Journalism is changing. Journalist traditionally considered ‘the gatekeepers of the public sphere‘ are now forced to work within a society in which gates no longer exist. There are literally billions of internet users all over the world, who all have the ability to produce, upload and share information globally every second of everyday without any restrictions.
Citizen Journalism is rising dramatically with more and more people producing content and more and more consumers turning to amateur journalists for their primary sources of information. Thanks to citizen journalism massive caches of previously hard-to-come-by or entirely secret information can be released into the public sphere. News is now a collective of information created by a mass of individual content creators. Take the ‘hacktivist’ group Anonymous for example they can be described as a community of users simultaneously existing as an anarchic, digitized global brain and together they are responsible for some of the biggest instances of information leaking ever seen on such a mass global scale.
There are some who say professional journalism and the printed media is a dying industry. Traditional media relies on the scarcity of information in order to sell it. In today’s society, however, scarcity of information is practically non-existent and consumers have the ability to pick and choose what information they want to find out about. Why would you pay for a bundle of news, when you can search the internet for niche news catered to you for free? The answer quality.
let’s face it there is a lot of useless information floating around in cyberspace, how are we as consumers supposed to distinguish between fact and fiction, truth and opinion, important information and nonsensical gibberish? This is where the future of professional journalism still stands. Everyday people still look to legitimate news producers to distinguish news from information. As the New York Times states its “All the news that’s fit to print“, so you see professional journalism still has an important role, this role, however, has changed.

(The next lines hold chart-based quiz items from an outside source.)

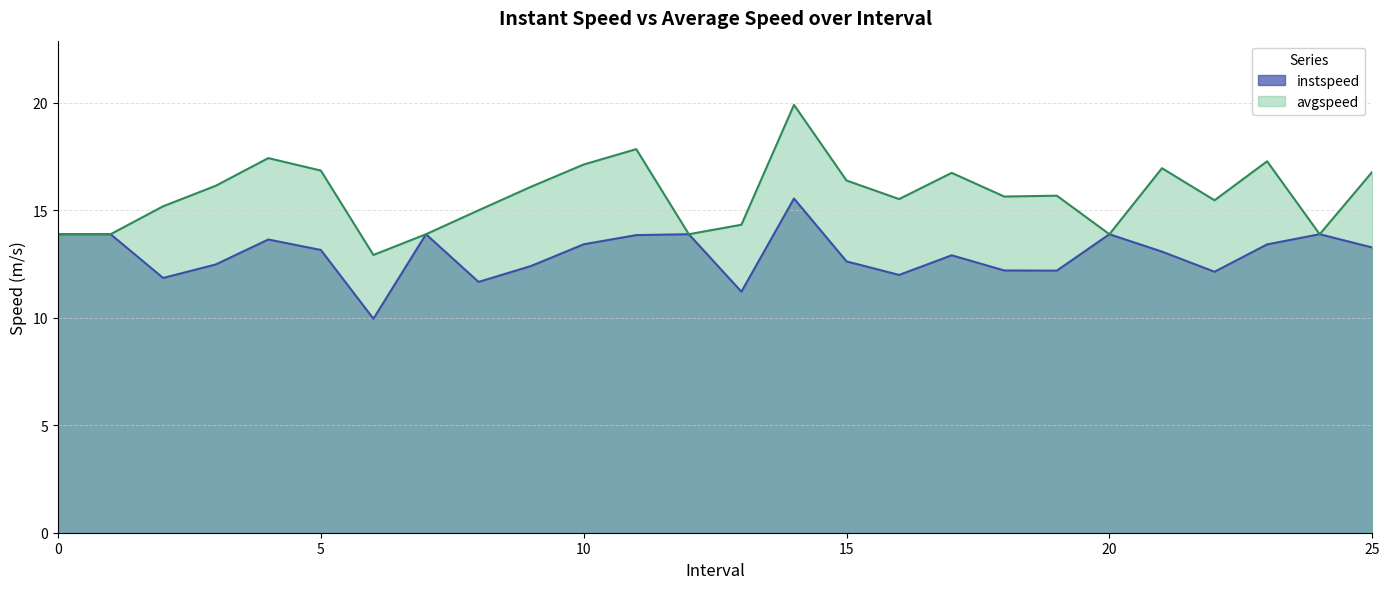

What are all the series names shown in the legend?

instspeed, avgspeed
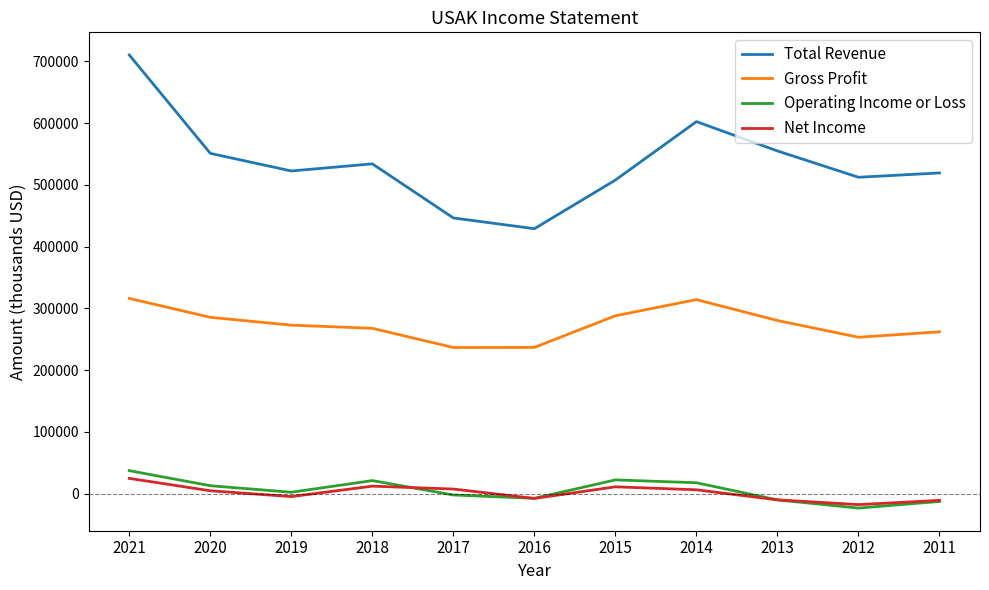

At which category does Total Revenue reach its first local valley?

2019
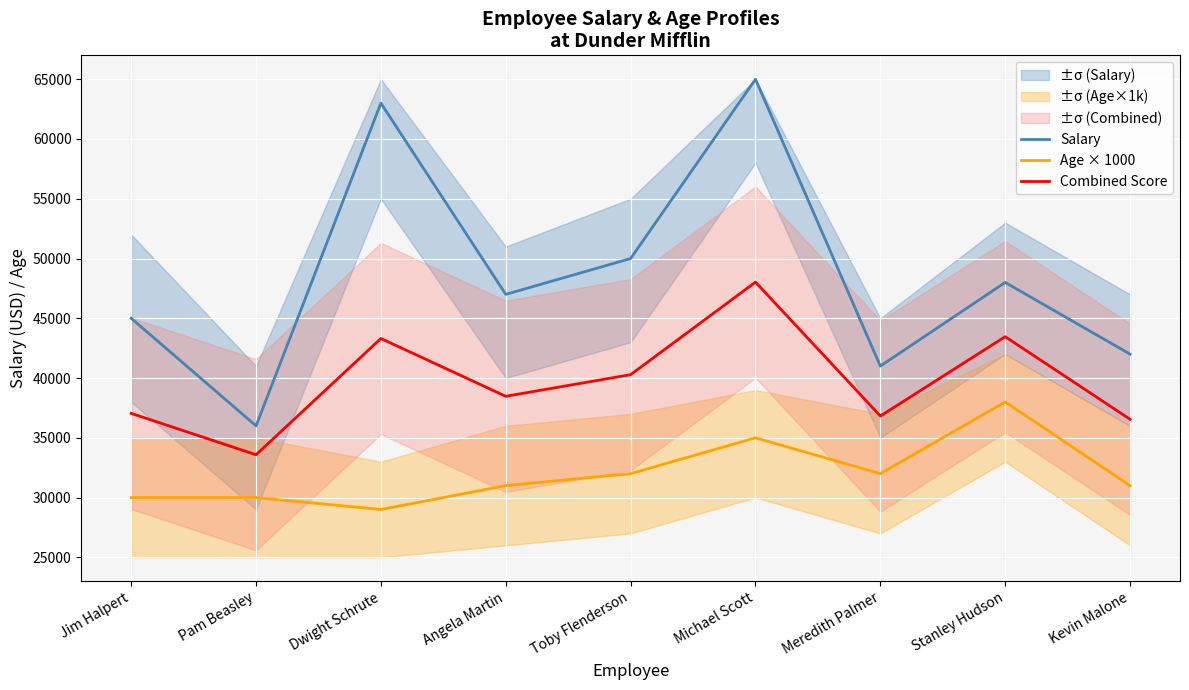

What is the average value of the Combined Score series?

39727.8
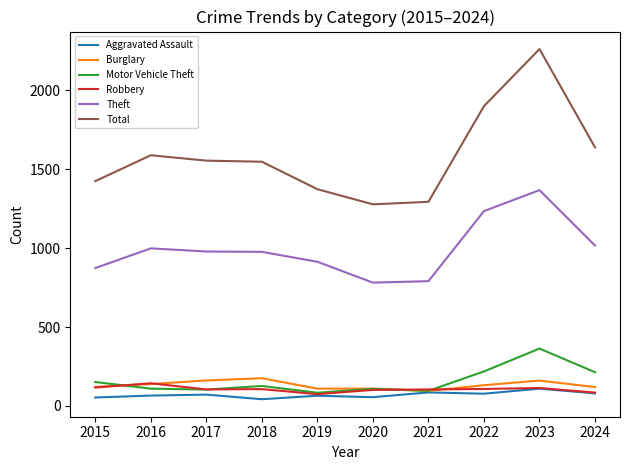

Read the Aggravated Assault value at 2017.

72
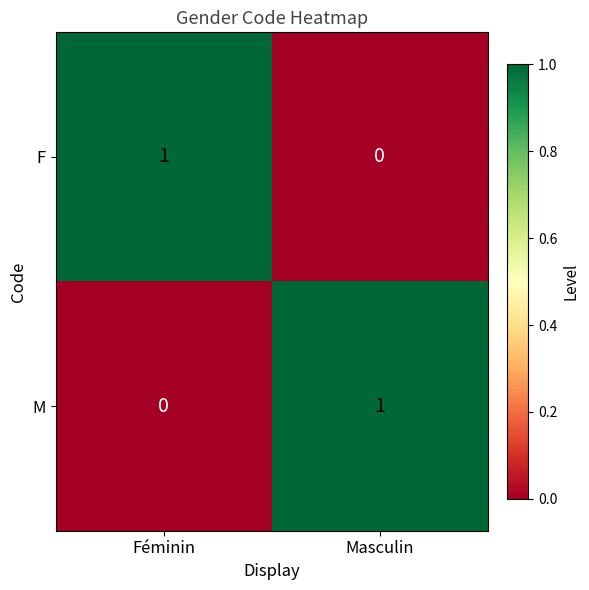

How many distinct data groups are displayed?

2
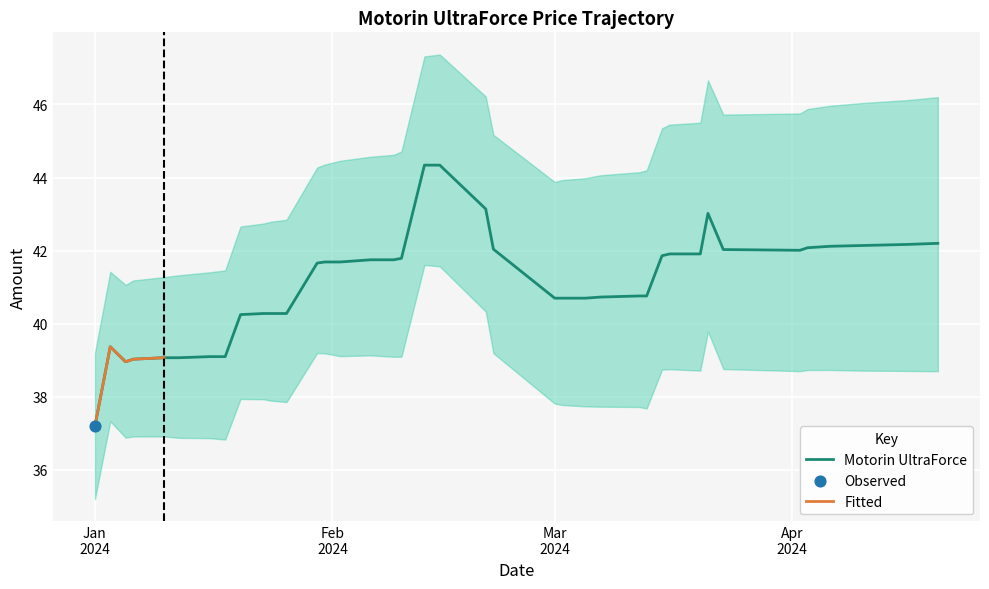

What is the minimum value for Motorin UltraForce?

37.2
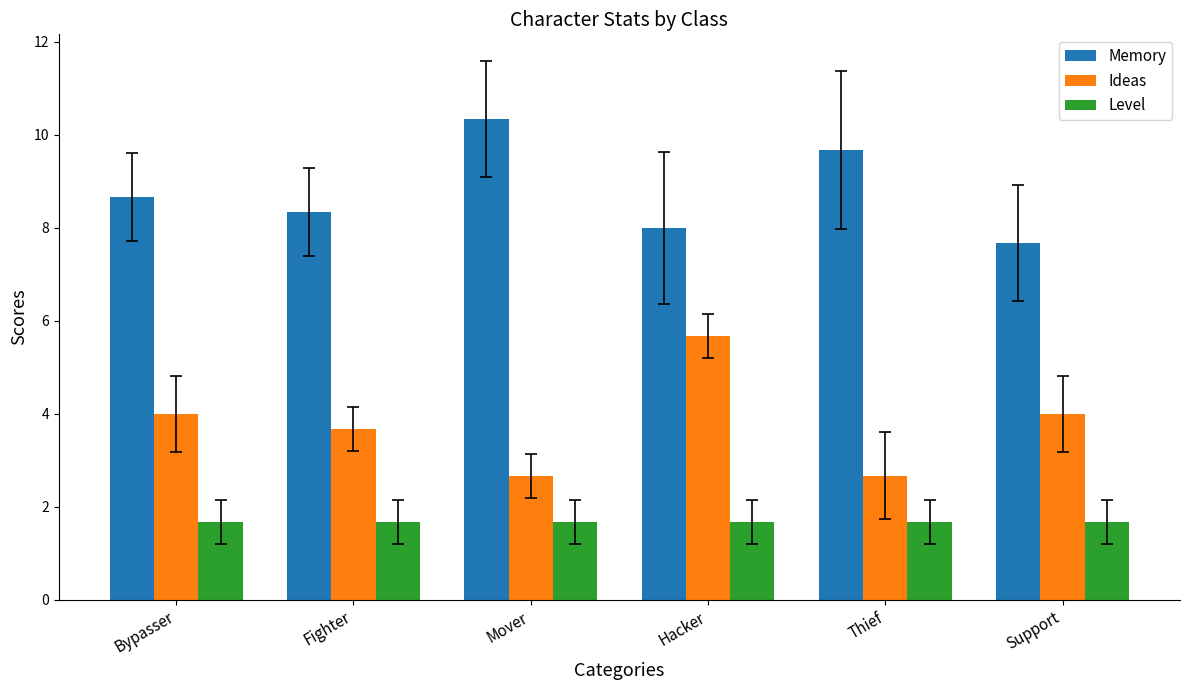

At which label is Memory closest to 9?

Bypasser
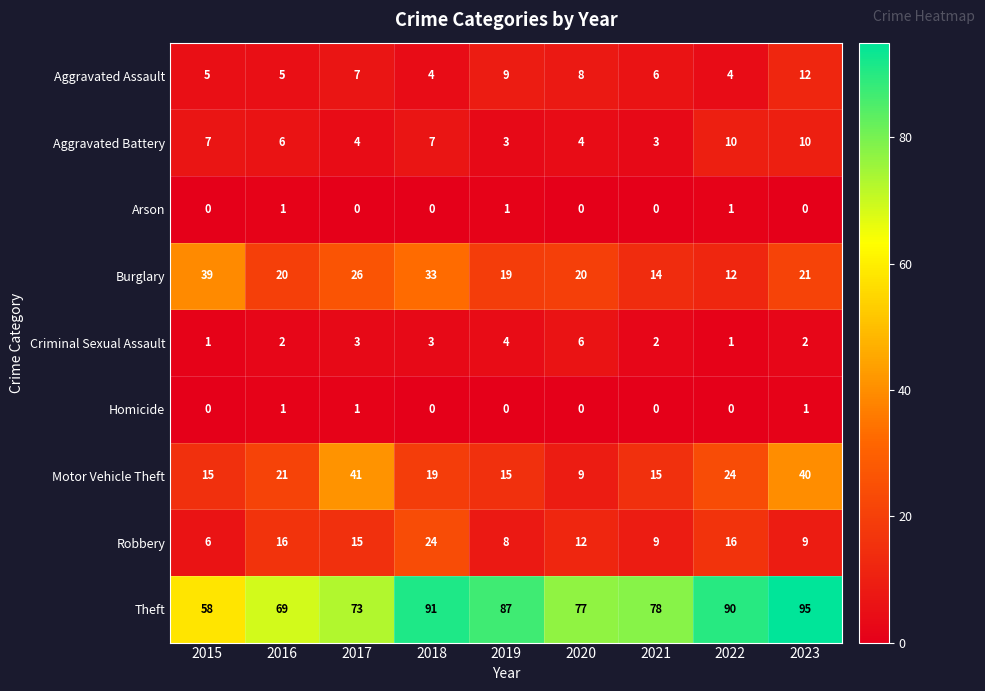

Where is Aggravated Assault nearest to the value 8?

2020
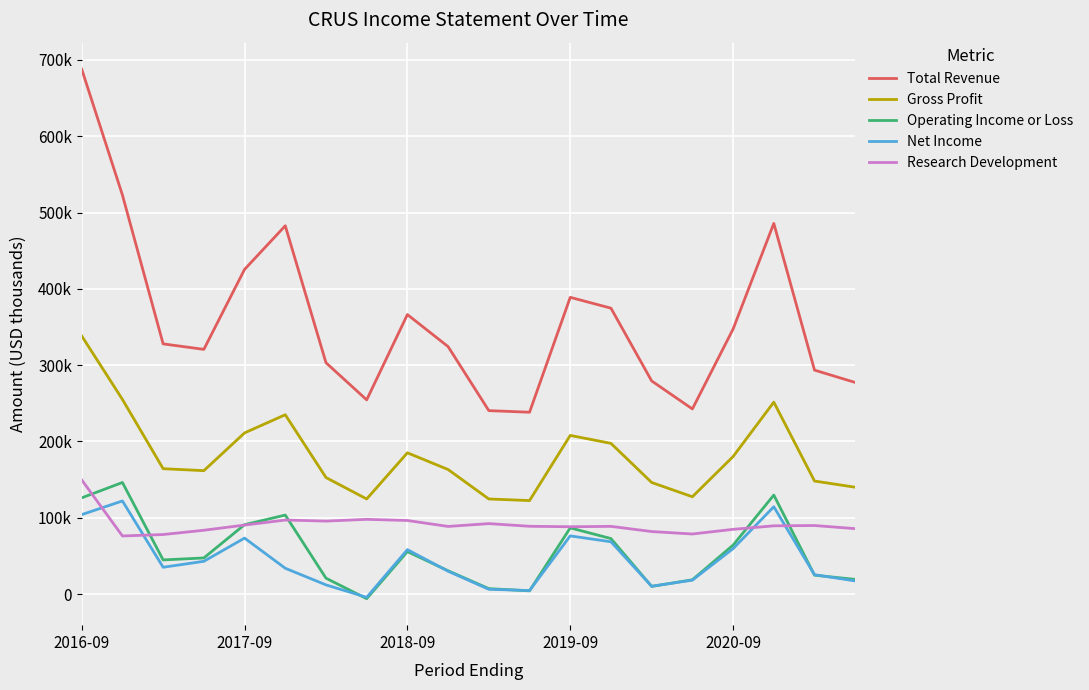

Does the chart display data point markers on the line(s)?

No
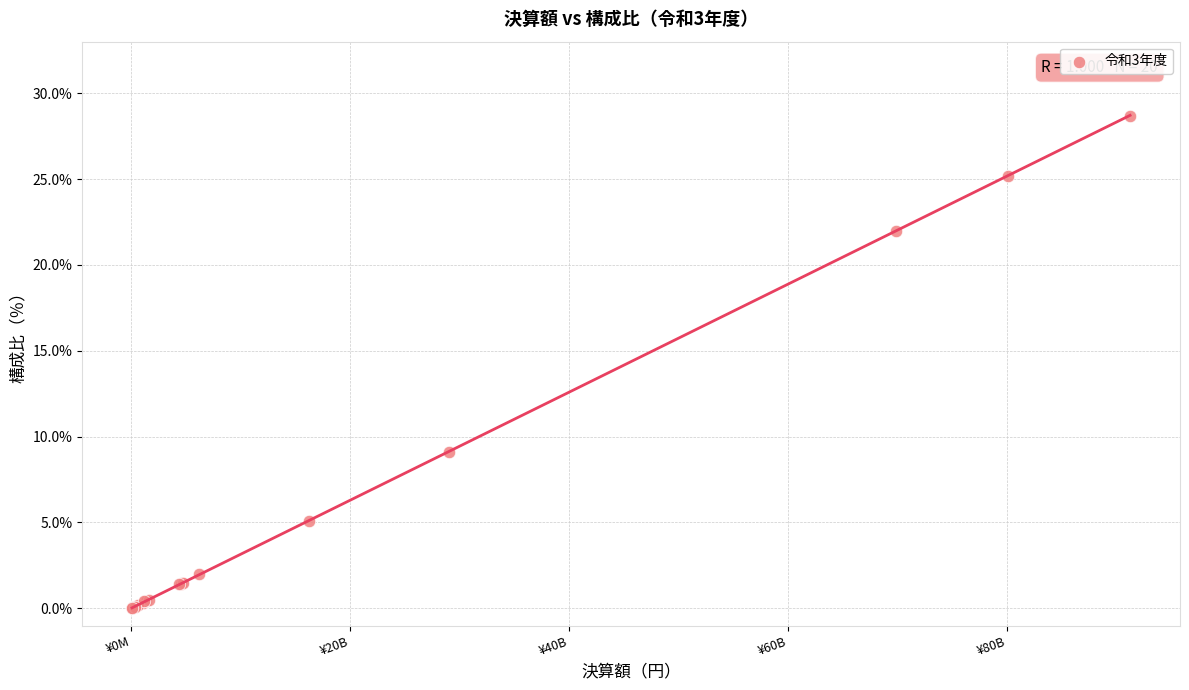

What Y value in the scatter plot is closest to 14?

9.1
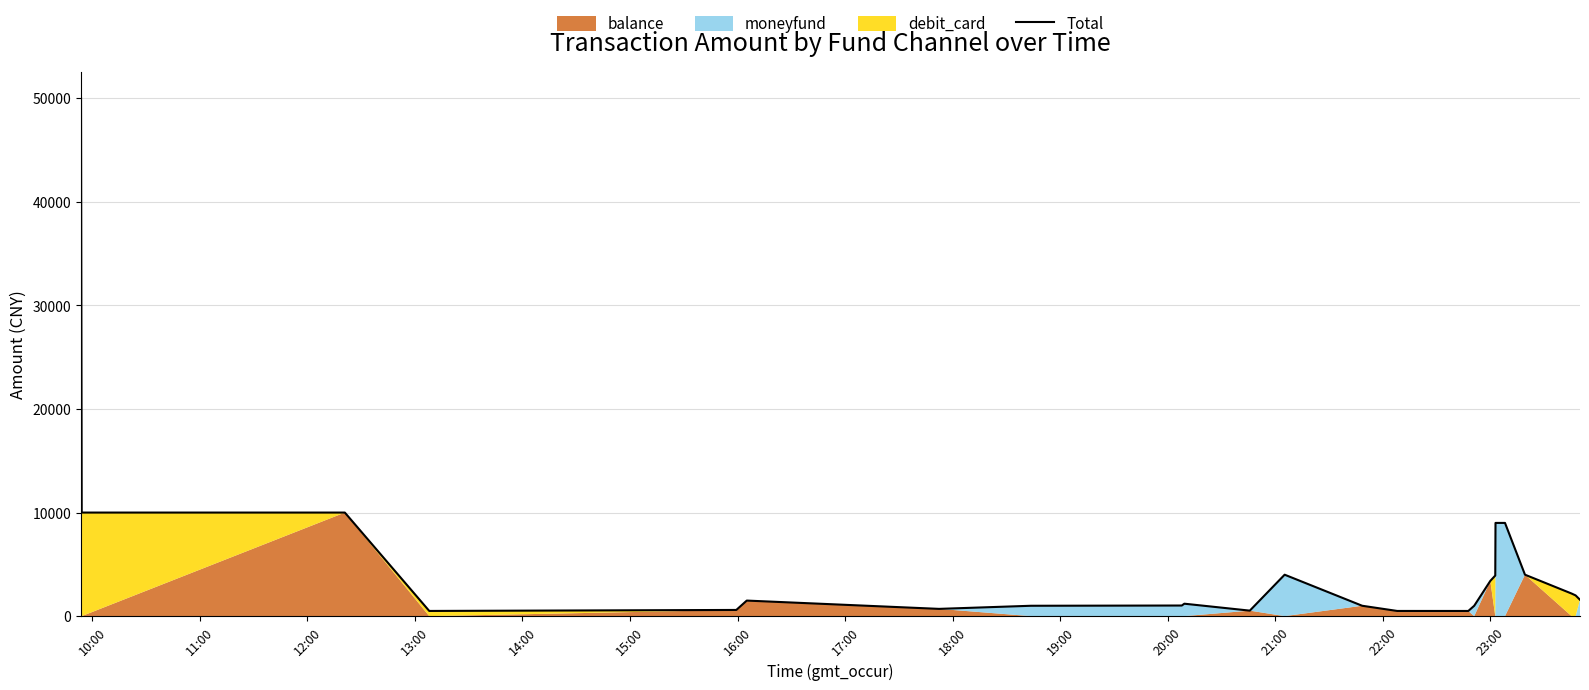

How many data points are less than 1580?

12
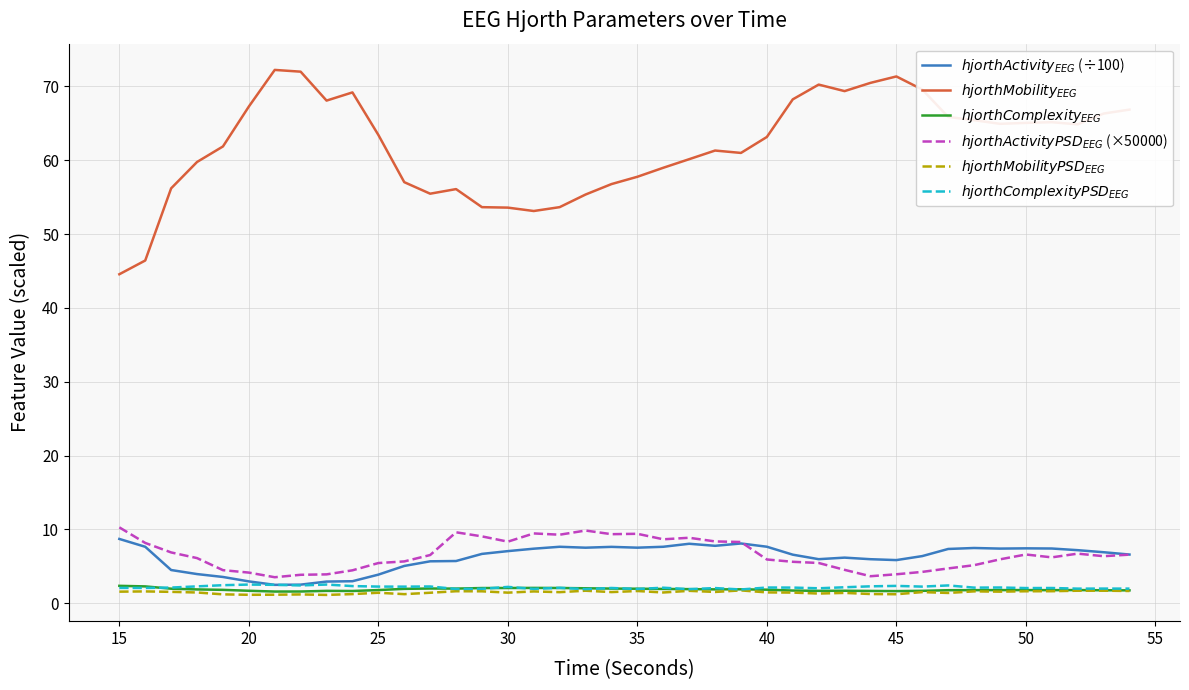

What is the maximum value shown in the chart?

72.2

It would be crazy to think that traditional forms of journalism, such as print media and television news networks, could compete with citizen journalism today. Its faster, citizens often producing first hand content literally moments after an event has occurred, well before news reporters even have a chance to get there. It’s cheaper, at practically zero entry costs more news content can be created than newspapers or news networks could even dream of producing. It’s easier to access, citizens can upload and share information all over the world, giving citizen journalist a greater reach, when it comes to audience, than any news media could hope to extend to. And it’s free.
The role of the journalist now is it not to produce information but rather to sort it. They have become curators not gatekeepers. “A curator-journalist makes sense of the chaotic digital publicity for an audience that suffers from an information overload. Curators find, digest, fact-check and repackage information that thousands of others have published on blogs and social media sites”. The future of professional journalism hasn’t died, it has merely evolved.